The next day, we sought refuge in Port Giunco, another sparsely populate beach (it’s early in the season).

Then, we motor-sailed further up the east coast of Sardinia to Arbatax – where we arrived right in the middle of a pretty energetic squall. After a few hours of lively and exciting motion (verging on dangerous) in the anchorage at Arbatax, the conditions settled and we able to rest.

The next day, we again moved further up the coast to Capo Coda Cavallo, where we stopped for two nights, and took the time to recommission our EchoTec water maker. Last summer, when cruising from Turkey through Greece, I had some problems with the flow meter and pressure regulator. I couldn’t get the pressure higher than 400psi, and consequently the product water was over 800ppm, even with a new membrane. While in Tunisia, I replaced the flow meter and pressure regulator, using parts shipped from Trinidad to Canada, and then hand-carried back to Tunisia. This time, after closing off a few minor leaks (that always happens when parts are changed), I got the pressure all the way up to 900psi, and producing product water testing at 230ppm – just like new.

Eventually, we moved to the anchorage next to Aranci, my first preferred spot. The next morning, we took the next step of dinghy and motor setup. It was then, that we recalled the value of a buddy boat, and the disadvantage of not having one at hand. We have not launched our dinghy or been ashore since leaving Monastir last Saturday. We are now in a perfect anchorage for this, with restaurants and grocery stores ashore. We launched the dinghy and brought it around to lower the outboard – and a lifting harness strap broke. So Diane took nearly an hour to fix that. Then, much to our horror, once the dinghy was launched and in the water (first time in 11 months) we realized the dinghy was seriously leaking from both tube attachment points to the hull – at the stern. There were huge open spaces. These areas were re-glued in Turkey – but it appears that they used PVC glue instead of hypalon glue. BUGGER. No expedition ashore today. We lifted the dinghy onto the foredeck, deflated the tubes, cleaned and re-glued the areas, re-inflated and tied it together. Thankfully, I had two tubes of hypalon glue on hand.

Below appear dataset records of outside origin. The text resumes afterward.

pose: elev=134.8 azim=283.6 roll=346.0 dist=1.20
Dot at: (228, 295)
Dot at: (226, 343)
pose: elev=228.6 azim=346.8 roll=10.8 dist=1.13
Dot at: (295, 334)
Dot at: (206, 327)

The next morning, we launched the dinghy and it didn’t leak! YAY. Then we mounted the Tohatsu 18HP 2 stroke outboard, and although it was serviced only a few weeks ago in Tunisia, it did not pass cooling water. It occurred to me that despite having it “serviced” by professionals in Trinidad, Malaysia and Tunisia over it’s life of 13 years – it appears that nobody changed the impeller. I never changed it myself, because I thought it looked too difficult. I have no one to blame but myself. We found an “outboard mechanic”, “Johnny” close by. He picked up the outboard from the shore and took it to his shop. With our help, we all struggled for about 5 hours to separate the lower drive unit for access to the impeller. It had obviously never been taken apart and saltwater ages outboards much more quickly than use in freshwater lakes.

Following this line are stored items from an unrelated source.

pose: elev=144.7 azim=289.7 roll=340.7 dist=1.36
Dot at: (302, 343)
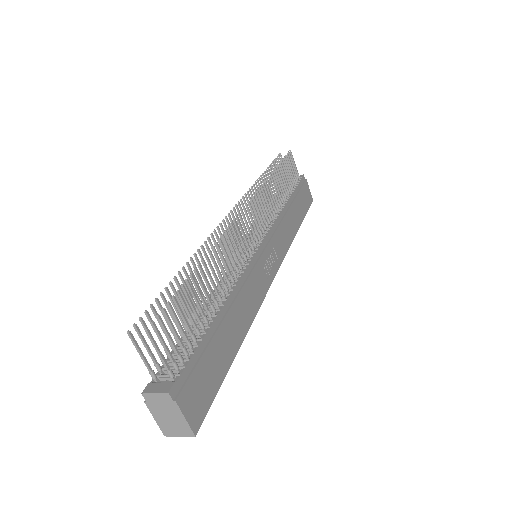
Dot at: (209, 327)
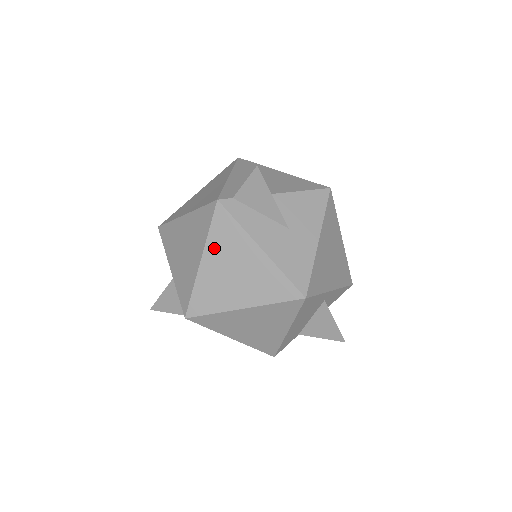
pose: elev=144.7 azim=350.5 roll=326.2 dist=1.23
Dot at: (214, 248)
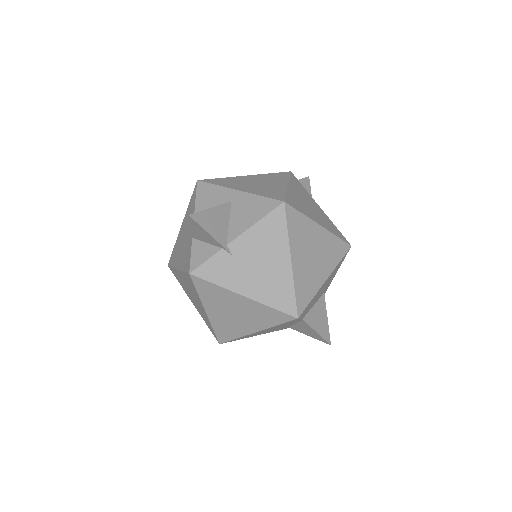
Dot at: (295, 186)
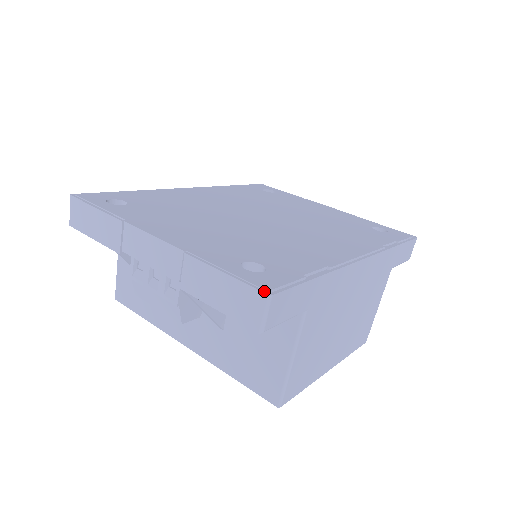
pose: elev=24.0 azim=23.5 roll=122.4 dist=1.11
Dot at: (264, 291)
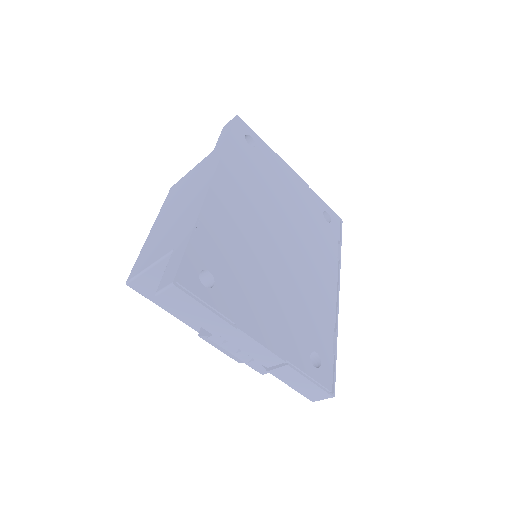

The impeller was shredded and needed replacement, but, it still didn’t pass water, evidently because there were bits of the old impeller lodged in hard to access water channels. After considering the age and condition of our Tohatsu (it had a surprising amount of corrosion, and the tilt lever did not operate any more), we finally gave up on our outboard and bought a new Suzuki 4 stroke 20 HP, for 3600 euros. To be more precise, it is ordered and will come in, in 7 business days. I don’t mind rowing to shore, but I have to do it in light wind conditions. Here we sit in Golfo Aranci, a very fine anchorage and town. We have been ashore several times, to go to the grocery store, and help Johnny with our outboard – but the real exploring awaits.

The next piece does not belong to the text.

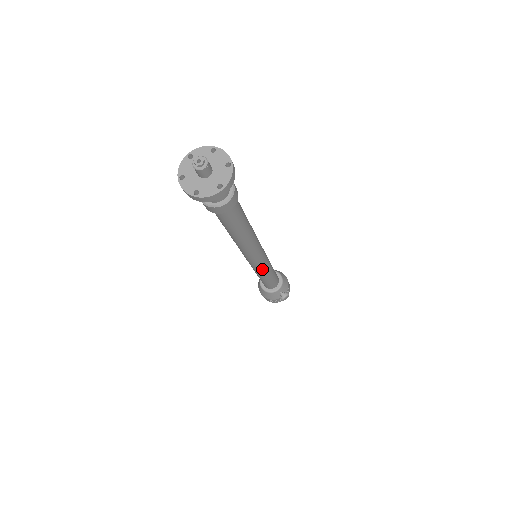
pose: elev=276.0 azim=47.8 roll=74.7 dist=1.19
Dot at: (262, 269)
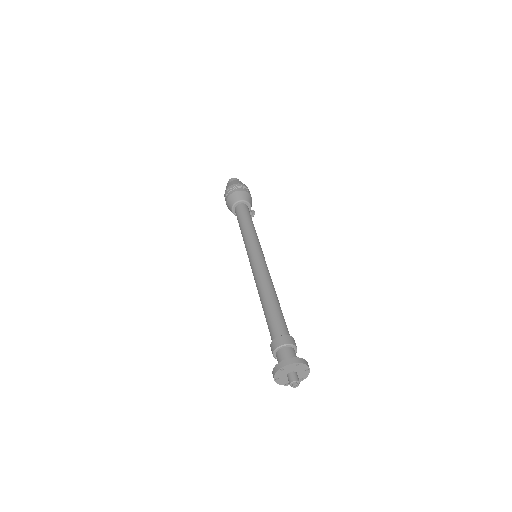
Dot at: occluded
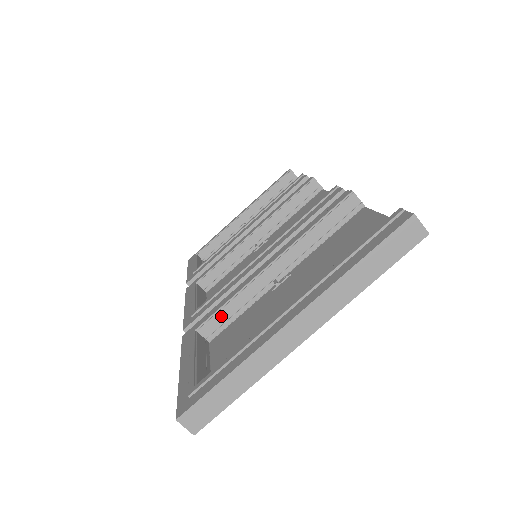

At the moment, we are hunkered down, waiting on anchor until the winds settle down – and in two days time will be able to get ashore again. Sure, we could go ashore today if we were will to spend 175 euros per night in a marina. The air temperature is about18C (night time) to 24/25C in the day, and the water temperature is 22C (but we have not yet gone for a swim). The water is clean, but still a little too cold for us.